RackHD also provides notification on some common tasks and workflow completion. Additional
detail can be found at
Other workflows can be configured and assigned to run on remote systems. For example, OS install can be set to explicitly power cycle (reboot) a remote node. As the system PXE boots, an installation kernel is sent down and run instead of the discovery microkernel.
The remote network-based OS installation process that runs from Linux OS distributions typically runs with a configuration file - debseed or kickstart. The monorail engine provides a means to render these configuration files through templates, with the values derived from the workflow itself - either as defaults built into the workflow, discovered data in the system (such as data within the catalogs found during machine interrogation), or even passed in as variables when the workflow was invoked by an end-user or external automation system. These “templates” can be accessed through the Monorail’s engine REST API - created, updated, or removed - to support a wide variety of responses and capabilities.

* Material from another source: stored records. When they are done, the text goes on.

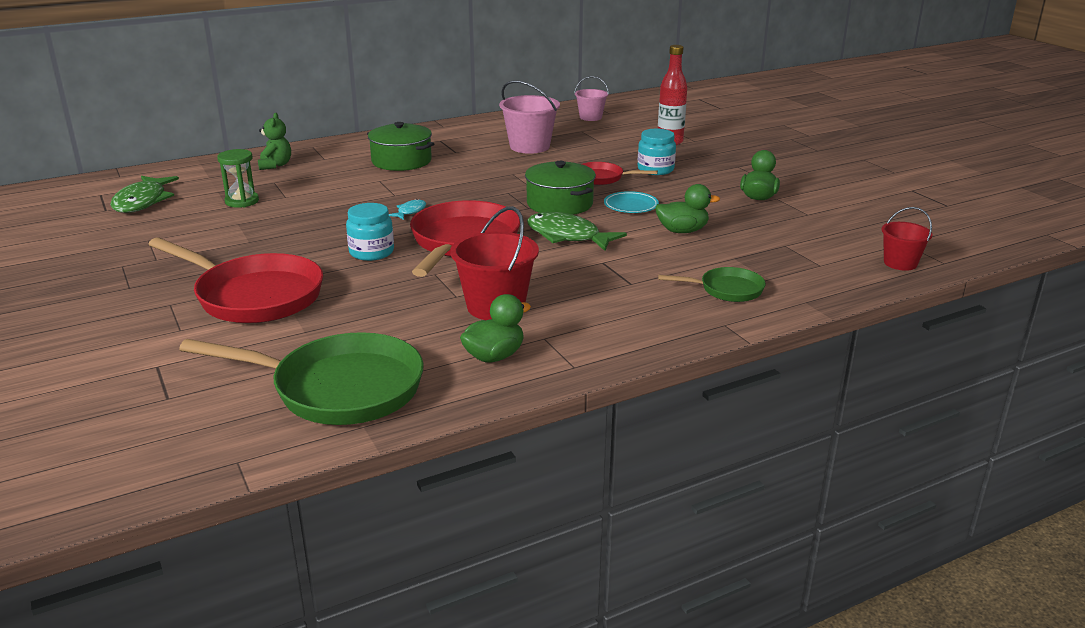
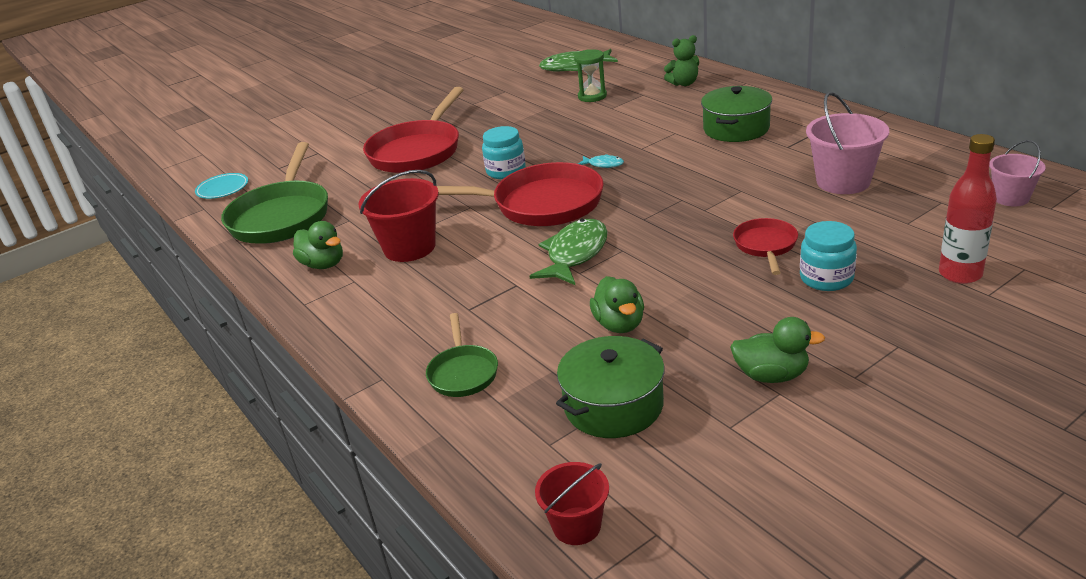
camera: 85 degrees right, 5 degrees up
(559, 204) = (664, 234): green pot -> green pot (613, 405)
(631, 205) = (683, 278): turquoise plate -> turquoise plate (222, 189)

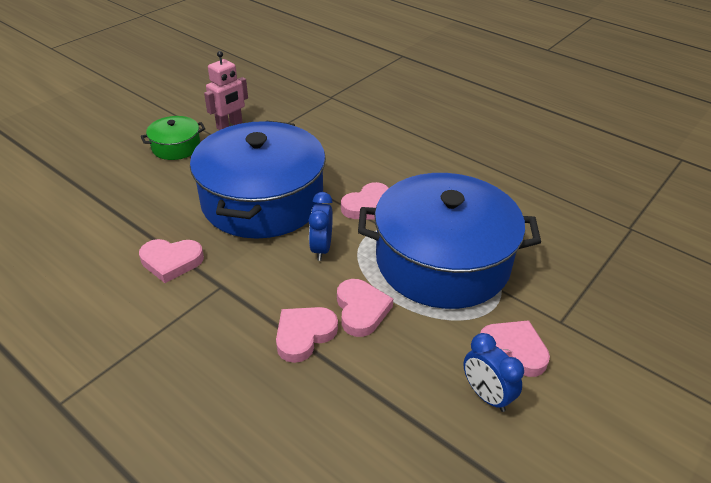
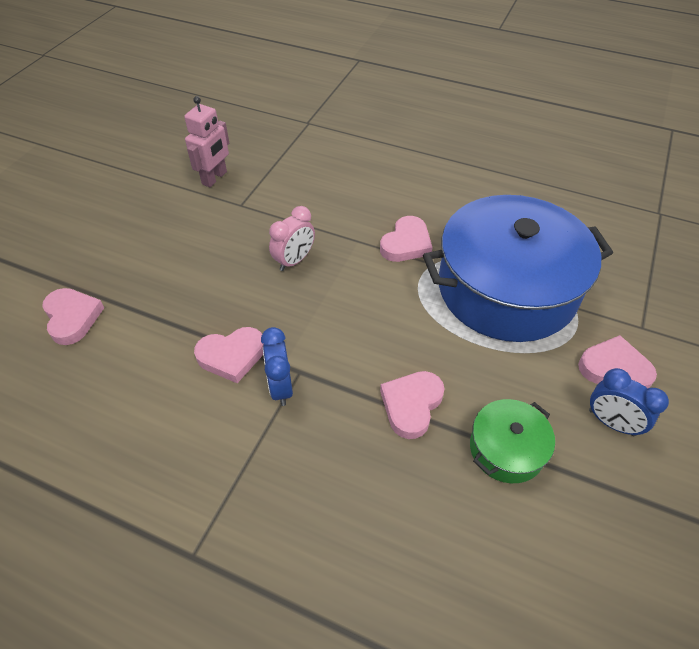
camera: 15 degrees left, 10 degrees up
(176, 147) = (167, 216): green pot -> green pot (506, 449)
(262, 200) = (294, 261): blue pot -> pink clock
(321, 248) = (382, 303): blue clock -> blue clock (280, 387)
(361, 310) = (454, 362): pink heart -> pink heart (72, 318)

Workflows can also be chained together and the workflow engine includes simple logic (as demonstrated in the discovery workflow) to perform arbitrarily complex tasks based on the workflow definition. The workflow definitions themselves are accessible through the Monorail engine’s REST API as a “graph” of “tasks”.
Workflows and tasks are fully declarative with a JSON format. A workflow task is a unit of work decorated with data and logic that allows it to be included and run within a workflow. Tasks are also mapped up “Jobs”, which is the Node.js code that RackHD runs from data included in the task declaration. Tasks can be defined to do wide-ranging operations, such as bootstrap a server node into a Linux microkernel, parse data for matches against a rule, and more.